Morlot la fa proprio lunga, eseguendo non solo il ritornello dell'iniziale Allegro con brio (cosa più che legittima e normale) ma anche quello del Finale (cosa invece assai discutibile, chè appesantisce inutilmente la narrativa di questo capolavoro). Comunque il pubblico gli tributa alla fine un gran trionfo, che il Maestro giustamente condivide con gli orchestrali, chiamati ad alzarsi quasi uno ad uno.
La prossima settimana torna all'Auditorium il venerabile Rudolf Barshai.
2 commenti:
Questa del Tristano non la sapevo, ma è bello cogliere queste somiglianze, il più delle volte involontarie.
La musica la leggo a malapena (o meglio, la leggevo...), però in anni ormai lontani avevo fatto tutto il Czerny e gli esercizi "per le dita" del Longo: c'è più musica lì dentro che in cinquant'anni di Festival di Sanremo (e dintorni).
Tutto questo per dire che i grandi potevano anche scrivere per caso motivi simili, ma nella musica leggera di somiglianze fortuite non ne esistono: si copia a man bassa.
Alla gente piace, perché è sempre la stessa canzone ma non se ne accorge nessuno...

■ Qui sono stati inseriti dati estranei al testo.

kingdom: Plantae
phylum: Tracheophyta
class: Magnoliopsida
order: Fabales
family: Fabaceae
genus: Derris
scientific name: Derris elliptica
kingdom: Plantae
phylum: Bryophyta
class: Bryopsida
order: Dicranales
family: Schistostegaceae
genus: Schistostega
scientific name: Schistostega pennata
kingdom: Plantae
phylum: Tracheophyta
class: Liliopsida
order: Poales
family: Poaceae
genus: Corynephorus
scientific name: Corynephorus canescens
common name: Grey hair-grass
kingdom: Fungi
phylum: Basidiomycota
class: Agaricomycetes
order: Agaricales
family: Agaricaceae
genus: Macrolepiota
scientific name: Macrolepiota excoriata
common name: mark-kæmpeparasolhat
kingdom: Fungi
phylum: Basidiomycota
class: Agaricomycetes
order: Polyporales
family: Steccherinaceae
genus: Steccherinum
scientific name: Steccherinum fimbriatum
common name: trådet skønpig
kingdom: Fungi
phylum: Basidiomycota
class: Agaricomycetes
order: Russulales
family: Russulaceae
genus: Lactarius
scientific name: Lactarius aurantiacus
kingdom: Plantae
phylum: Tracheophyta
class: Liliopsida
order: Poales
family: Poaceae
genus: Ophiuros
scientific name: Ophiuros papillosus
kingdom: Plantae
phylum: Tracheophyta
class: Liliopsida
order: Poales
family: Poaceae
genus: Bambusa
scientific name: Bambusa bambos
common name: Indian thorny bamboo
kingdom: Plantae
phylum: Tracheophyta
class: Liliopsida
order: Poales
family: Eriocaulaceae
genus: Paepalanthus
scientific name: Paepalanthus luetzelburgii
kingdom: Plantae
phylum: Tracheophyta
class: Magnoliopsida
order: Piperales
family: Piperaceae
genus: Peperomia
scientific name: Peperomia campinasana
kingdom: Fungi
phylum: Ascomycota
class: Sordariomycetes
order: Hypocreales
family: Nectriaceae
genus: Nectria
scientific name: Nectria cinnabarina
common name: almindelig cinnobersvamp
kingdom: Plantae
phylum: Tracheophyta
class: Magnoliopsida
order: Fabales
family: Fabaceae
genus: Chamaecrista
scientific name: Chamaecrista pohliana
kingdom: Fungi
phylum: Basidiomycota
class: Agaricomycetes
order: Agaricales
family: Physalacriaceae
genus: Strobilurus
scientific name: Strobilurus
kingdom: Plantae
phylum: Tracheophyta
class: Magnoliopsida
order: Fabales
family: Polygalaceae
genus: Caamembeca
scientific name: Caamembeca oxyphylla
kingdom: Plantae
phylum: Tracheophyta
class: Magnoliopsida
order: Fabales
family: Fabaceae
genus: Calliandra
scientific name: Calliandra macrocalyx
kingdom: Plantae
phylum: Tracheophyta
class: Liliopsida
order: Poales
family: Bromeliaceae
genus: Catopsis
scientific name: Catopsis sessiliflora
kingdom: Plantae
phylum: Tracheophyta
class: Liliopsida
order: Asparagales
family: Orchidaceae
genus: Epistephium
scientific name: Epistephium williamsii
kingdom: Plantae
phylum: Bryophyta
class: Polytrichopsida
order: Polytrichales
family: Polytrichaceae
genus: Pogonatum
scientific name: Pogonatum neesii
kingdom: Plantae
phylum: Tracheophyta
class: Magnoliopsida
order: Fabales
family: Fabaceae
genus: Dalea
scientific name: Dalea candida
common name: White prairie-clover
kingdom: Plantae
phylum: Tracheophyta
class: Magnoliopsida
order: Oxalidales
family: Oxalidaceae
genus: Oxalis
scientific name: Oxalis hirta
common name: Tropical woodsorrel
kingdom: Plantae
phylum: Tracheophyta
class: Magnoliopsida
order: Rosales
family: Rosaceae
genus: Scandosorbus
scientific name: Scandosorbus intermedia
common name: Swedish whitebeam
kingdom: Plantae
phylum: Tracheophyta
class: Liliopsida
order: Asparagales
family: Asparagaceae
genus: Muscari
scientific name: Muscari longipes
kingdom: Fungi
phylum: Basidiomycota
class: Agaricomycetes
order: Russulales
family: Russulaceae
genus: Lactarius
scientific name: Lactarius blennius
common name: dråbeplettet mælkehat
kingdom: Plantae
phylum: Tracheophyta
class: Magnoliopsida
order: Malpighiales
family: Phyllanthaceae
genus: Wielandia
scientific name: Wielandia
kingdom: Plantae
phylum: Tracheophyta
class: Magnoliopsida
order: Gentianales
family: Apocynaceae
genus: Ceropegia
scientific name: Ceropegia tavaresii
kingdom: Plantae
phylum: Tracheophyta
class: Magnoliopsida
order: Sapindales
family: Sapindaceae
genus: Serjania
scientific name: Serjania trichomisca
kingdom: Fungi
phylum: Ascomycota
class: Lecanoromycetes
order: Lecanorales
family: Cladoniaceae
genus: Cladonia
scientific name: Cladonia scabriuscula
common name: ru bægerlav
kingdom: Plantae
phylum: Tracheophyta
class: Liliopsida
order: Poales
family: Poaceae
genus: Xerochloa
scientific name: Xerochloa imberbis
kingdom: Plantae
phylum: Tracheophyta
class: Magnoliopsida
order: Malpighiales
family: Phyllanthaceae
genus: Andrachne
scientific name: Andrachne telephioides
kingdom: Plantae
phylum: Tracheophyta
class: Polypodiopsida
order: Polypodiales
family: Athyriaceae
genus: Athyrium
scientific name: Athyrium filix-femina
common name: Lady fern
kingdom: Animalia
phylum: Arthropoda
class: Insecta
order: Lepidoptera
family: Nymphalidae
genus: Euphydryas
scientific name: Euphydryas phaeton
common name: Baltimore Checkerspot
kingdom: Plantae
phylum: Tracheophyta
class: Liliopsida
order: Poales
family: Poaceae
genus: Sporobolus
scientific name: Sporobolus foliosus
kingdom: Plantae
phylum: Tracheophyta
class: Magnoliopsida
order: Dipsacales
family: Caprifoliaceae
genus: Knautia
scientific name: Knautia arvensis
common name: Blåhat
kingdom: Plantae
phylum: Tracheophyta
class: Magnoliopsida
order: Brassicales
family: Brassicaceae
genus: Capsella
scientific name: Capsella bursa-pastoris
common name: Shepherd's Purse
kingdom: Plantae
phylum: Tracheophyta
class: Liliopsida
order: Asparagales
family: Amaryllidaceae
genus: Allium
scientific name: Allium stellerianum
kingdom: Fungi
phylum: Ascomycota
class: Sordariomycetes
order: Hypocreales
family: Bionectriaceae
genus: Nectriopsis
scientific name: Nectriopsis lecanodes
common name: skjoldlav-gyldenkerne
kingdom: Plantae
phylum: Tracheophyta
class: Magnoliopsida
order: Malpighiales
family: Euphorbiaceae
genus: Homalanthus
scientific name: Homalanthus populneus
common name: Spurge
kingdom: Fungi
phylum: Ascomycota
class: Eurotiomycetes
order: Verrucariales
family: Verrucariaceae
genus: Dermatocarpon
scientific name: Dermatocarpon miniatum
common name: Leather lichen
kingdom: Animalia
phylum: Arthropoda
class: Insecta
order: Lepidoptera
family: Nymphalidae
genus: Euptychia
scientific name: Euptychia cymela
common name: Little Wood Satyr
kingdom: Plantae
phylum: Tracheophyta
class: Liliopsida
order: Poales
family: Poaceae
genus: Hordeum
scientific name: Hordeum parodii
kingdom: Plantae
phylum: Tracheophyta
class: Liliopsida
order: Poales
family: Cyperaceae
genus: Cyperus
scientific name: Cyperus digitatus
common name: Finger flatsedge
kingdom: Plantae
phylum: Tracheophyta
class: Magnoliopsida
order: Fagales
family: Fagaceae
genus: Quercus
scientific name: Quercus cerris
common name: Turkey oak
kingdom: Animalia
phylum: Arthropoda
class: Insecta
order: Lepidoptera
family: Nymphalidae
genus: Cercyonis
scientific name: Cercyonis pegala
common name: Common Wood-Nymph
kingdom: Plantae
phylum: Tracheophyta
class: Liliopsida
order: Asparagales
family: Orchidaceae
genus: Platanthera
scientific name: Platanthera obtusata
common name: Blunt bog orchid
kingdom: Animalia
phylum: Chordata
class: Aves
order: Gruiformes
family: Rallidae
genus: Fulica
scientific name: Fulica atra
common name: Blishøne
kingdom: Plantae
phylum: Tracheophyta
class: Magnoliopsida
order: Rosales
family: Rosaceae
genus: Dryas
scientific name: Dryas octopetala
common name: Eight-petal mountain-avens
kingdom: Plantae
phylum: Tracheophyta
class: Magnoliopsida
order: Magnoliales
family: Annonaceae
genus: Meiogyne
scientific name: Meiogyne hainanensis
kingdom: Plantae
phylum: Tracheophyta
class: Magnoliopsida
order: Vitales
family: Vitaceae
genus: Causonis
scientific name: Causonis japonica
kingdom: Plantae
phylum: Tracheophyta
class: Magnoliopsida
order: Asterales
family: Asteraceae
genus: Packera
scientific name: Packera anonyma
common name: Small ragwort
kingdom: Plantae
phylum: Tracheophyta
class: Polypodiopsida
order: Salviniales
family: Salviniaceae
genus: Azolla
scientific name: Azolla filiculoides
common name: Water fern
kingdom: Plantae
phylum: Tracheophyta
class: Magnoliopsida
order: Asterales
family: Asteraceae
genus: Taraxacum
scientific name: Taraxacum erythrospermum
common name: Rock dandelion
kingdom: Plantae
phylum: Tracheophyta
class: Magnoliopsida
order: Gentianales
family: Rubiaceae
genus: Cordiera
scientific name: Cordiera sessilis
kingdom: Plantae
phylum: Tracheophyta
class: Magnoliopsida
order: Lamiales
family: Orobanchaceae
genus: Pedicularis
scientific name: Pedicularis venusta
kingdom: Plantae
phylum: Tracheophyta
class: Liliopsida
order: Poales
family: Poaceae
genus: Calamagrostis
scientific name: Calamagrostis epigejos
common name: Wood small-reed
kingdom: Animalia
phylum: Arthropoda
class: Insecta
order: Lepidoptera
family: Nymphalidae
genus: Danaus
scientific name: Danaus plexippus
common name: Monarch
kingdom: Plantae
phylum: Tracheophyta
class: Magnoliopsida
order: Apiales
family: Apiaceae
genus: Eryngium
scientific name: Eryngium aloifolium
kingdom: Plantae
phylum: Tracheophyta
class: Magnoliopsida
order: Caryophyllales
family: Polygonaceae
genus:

Un po' fuori testo, mi scuso: ma quando penso che c'è gente che prende i diritti d'autore per quattro note sui tasti bianchi!
Mah, beati loro.
@Giuliano
guarda, il mio è un accostamento del tutto superficiale, arbitrario e anche strampalato.
Ma mi è venuto così irresistibimente in testa moltissimi anni fa quando, conoscendo la Forza ma non (ancora) il Tristan, ascoltando quest'ultimo fui colpito da questa vaga rassomiglianza.
Sì, una delle differenze fra la musica cosiddetta "colta" e quella cosiddetta "leggera" è che per la prima si parla di "citazioni" o di "reminiscenze". La seconda è più spocchiosa: te lo immagini Marco Mengoni proporre una canzone basata su "reminiscenze da Pierdavide Carone"?
Ps: sono appena reduce da un bel Grimes al Regio di Torino.